Key Factors: Driving Fund Outperformance in 2025

Several factors contributed to the fund's strong showing against its benchmark in 2025. A decline in interest rates, tightening credit spreads, and robust performance from agency securitized assets were instrumental in boosting returns. These elements collectively enabled the fund to exceed the Bloomberg U.S. Treasury Bills 3-6 Months Index by more than 1%.

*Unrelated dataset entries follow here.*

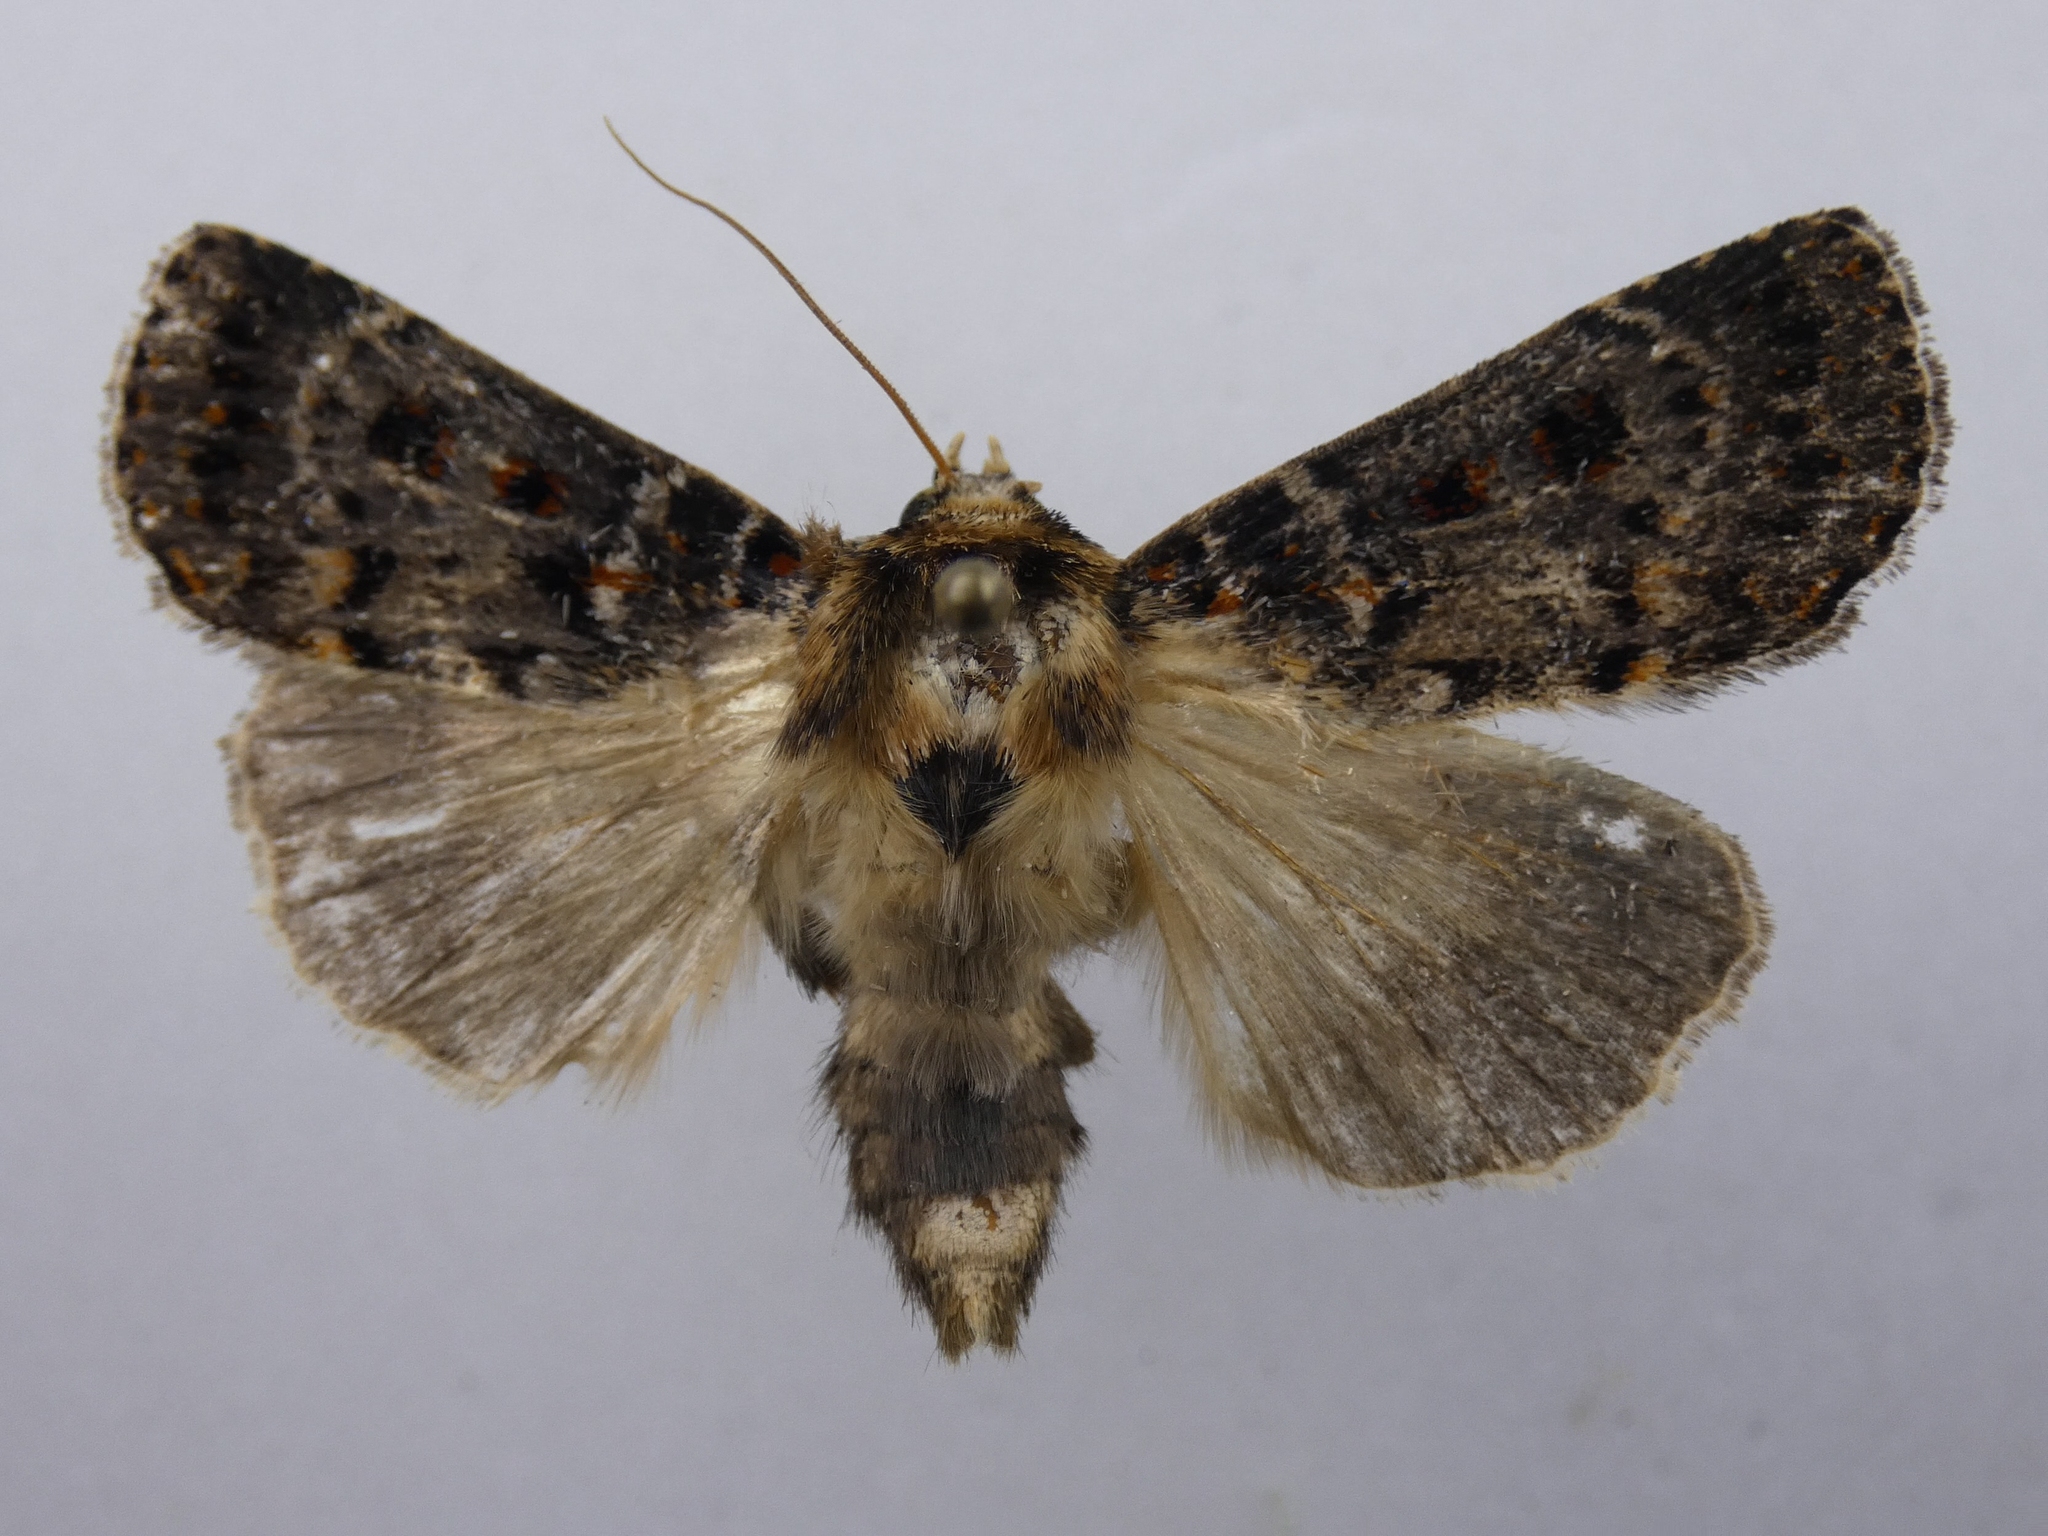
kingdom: Animalia
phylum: Arthropoda
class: Insecta
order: Lepidoptera
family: Noctuidae
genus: Proteuxoa
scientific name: Proteuxoa sanguinipuncta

Strategic Adjustments: Adapting to Federal Reserve Policy Shifts

In response to evolving Federal Reserve policies, the fund strategically adjusted its portfolio. It modestly shortened its duration to 0.636 years and slightly reduced its allocation to floating-rate instruments, bringing it to 70.3%. These adjustments reflect a continued focus on short-duration agency spread products, aiming to optimize returns while managing risk in a changing rate environment.

Sectoral Focus: Significant Exposures and Future Outlook

The fund's risk and return profile are significantly influenced by its substantial allocations to residential Mortgage-Backed Securities (MBS) at 66.25% and commercial MBS at 20.46%. These dominant sector exposures mean that the fund's performance remains highly sensitive to the dynamics of agency securitized assets, making their ongoing monitoring crucial for future outcomes.